(Plain-text document sources)
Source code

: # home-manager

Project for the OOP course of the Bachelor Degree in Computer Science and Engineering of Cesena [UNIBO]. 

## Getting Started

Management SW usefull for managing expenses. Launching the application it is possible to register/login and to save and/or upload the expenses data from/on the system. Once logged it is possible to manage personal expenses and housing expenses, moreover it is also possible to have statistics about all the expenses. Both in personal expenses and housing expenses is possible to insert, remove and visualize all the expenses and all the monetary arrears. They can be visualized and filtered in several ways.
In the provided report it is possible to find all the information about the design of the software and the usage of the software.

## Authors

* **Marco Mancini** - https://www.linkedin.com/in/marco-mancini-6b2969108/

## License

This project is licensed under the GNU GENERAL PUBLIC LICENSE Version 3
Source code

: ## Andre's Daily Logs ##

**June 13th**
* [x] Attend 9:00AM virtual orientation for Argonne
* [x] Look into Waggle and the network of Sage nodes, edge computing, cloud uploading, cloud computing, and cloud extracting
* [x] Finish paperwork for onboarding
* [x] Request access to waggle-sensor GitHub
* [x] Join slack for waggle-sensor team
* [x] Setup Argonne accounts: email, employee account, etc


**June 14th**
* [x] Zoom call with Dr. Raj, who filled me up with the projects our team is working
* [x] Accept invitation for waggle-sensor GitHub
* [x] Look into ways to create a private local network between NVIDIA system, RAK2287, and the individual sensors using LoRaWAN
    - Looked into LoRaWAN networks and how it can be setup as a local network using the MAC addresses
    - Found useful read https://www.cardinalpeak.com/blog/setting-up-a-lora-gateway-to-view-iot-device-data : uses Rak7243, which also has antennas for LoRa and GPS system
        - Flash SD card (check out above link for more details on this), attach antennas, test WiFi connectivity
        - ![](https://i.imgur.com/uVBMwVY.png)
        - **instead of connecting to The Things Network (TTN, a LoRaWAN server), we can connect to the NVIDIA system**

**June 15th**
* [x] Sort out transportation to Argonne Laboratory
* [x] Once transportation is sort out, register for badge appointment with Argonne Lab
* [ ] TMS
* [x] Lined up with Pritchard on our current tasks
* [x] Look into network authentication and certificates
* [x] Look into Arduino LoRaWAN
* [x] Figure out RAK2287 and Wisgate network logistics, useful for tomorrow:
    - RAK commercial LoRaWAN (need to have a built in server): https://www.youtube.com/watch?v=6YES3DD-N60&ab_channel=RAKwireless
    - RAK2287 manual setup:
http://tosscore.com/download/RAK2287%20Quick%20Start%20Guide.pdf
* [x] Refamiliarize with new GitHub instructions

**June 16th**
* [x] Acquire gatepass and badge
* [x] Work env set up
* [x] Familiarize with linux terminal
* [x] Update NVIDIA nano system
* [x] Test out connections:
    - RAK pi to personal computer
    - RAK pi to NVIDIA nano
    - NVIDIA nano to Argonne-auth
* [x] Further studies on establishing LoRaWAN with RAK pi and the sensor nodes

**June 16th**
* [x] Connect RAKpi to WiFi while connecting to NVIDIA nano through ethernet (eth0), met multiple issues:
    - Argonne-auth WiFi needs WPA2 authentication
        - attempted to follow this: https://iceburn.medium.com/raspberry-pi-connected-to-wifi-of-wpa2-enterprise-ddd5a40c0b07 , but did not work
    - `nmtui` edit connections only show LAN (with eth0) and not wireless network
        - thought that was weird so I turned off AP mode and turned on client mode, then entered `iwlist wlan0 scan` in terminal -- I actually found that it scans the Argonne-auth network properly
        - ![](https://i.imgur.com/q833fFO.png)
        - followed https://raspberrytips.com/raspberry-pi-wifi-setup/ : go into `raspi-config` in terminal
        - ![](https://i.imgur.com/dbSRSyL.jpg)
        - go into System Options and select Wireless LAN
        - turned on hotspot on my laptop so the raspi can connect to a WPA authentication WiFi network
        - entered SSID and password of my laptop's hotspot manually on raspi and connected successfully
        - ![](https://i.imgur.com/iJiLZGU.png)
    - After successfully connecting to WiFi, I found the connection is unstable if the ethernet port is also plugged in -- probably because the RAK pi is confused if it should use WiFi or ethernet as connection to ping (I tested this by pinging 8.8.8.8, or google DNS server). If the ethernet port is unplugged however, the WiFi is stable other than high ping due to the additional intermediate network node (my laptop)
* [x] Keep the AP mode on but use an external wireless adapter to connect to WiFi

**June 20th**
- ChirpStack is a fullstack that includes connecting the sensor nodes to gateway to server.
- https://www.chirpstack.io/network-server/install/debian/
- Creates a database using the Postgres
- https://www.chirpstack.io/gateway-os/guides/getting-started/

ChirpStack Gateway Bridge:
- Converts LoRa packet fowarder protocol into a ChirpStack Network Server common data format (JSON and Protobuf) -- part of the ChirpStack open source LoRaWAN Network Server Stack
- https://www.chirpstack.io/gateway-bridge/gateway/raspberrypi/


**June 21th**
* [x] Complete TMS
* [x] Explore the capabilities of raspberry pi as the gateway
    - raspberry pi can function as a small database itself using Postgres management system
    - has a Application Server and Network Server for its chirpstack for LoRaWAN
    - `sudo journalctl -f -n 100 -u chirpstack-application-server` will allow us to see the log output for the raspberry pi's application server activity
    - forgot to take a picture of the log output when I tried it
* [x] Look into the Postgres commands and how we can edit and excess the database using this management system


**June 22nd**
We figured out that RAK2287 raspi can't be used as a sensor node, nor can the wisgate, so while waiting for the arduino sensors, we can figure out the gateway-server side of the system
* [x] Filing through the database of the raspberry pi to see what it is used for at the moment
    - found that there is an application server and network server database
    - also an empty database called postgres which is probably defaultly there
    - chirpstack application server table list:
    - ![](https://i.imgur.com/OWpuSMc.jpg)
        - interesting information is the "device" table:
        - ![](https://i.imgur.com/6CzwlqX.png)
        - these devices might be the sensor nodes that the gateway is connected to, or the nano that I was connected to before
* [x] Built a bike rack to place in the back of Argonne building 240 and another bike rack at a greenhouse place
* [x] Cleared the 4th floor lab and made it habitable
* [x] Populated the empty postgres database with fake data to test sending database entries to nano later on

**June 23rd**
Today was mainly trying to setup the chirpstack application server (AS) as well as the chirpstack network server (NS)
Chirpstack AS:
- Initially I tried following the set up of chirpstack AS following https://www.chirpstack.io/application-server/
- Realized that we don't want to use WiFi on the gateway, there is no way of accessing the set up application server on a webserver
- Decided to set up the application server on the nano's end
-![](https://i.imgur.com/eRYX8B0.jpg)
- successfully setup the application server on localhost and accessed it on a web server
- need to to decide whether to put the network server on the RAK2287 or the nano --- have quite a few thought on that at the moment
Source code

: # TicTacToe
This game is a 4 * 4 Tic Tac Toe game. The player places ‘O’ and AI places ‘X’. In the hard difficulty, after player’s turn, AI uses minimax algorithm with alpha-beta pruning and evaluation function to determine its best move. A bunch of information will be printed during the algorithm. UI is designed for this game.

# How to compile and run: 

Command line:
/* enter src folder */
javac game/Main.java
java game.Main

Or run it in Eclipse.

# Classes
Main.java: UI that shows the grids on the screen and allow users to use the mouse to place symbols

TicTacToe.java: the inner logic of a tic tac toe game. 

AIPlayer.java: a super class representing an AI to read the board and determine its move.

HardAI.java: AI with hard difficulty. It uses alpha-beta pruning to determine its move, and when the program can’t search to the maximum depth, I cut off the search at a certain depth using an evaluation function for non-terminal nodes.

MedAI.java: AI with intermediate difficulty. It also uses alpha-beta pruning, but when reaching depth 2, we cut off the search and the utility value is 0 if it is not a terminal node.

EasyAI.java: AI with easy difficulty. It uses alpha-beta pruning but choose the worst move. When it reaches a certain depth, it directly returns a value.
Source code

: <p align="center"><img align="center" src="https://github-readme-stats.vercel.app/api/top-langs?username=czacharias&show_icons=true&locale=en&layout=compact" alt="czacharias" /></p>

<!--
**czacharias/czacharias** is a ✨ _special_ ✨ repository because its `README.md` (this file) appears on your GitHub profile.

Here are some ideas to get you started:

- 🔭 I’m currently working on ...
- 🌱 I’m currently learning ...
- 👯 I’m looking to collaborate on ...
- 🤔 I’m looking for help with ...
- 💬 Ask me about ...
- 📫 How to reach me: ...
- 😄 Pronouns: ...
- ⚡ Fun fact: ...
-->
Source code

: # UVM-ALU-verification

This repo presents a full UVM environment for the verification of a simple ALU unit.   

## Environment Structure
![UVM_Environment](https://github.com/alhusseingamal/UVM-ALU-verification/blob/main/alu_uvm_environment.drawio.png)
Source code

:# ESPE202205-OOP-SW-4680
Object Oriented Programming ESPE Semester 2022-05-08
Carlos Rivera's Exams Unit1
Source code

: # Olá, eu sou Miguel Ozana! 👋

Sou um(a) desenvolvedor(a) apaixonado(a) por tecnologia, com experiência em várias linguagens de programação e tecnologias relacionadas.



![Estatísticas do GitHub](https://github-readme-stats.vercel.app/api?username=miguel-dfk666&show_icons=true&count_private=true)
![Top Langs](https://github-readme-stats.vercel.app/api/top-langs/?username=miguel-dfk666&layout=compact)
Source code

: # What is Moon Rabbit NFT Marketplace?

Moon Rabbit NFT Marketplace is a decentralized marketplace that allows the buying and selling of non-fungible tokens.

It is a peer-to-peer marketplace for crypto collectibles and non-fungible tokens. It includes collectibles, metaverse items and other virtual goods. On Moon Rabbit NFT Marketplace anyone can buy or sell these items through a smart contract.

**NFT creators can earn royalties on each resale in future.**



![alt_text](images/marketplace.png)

# Assigned task
Return, word for word, the lines of the data above from the line with "[x] Figure out" through the line with "- NVIDIA nano to Argonne-auth", inclusive.

# Written answer
* [x] Figure out RAK2287 and Wisgate network logistics, useful for tomorrow:
    - RAK commercial LoRaWAN (need to have a built in server): https://www.youtube.com/watch?v=6YES3DD-N60&ab_channel=RAKwireless
    - RAK2287 manual setup:
http://tosscore.com/download/RAK2287%20Quick%20Start%20Guide.pdf
* [x] Refamiliarize with new GitHub instructions

**June 16th**
* [x] Acquire gatepass and badge
* [x] Work env set up
* [x] Familiarize with linux terminal
* [x] Update NVIDIA nano system
* [x] Test out connections:
    - RAK pi to personal computer
    - RAK pi to NVIDIA nano
    - NVIDIA nano to Argonne-auth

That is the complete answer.